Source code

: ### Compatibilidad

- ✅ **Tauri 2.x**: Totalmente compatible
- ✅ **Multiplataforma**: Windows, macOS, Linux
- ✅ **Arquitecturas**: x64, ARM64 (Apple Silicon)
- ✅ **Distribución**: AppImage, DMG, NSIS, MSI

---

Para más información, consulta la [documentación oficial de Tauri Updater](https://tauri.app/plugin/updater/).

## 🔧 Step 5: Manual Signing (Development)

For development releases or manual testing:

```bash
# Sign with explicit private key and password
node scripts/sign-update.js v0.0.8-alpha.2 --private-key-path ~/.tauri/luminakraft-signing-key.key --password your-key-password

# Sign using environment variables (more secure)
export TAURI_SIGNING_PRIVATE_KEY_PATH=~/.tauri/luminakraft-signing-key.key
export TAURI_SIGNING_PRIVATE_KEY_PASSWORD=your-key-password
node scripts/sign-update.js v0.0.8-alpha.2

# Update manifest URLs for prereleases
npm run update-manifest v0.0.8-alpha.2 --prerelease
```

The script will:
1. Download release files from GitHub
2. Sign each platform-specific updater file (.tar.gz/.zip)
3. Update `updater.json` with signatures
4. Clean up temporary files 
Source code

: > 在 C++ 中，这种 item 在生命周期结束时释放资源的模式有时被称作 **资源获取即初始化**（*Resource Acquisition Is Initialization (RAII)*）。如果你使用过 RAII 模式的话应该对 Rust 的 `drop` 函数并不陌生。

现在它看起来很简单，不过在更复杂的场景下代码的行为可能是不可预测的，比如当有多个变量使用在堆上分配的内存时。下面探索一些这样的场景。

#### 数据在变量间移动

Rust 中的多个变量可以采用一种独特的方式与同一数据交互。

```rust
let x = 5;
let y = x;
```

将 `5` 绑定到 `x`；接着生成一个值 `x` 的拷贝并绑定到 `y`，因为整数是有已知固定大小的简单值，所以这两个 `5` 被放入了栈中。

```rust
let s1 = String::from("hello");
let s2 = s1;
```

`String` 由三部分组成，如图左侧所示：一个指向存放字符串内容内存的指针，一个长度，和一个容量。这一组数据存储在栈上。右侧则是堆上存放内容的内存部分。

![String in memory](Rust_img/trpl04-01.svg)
——
▶ **Exercise description**
Across the lines of the material above, tally those holding the word "String" and state the number by itself.

▶ **Result**
3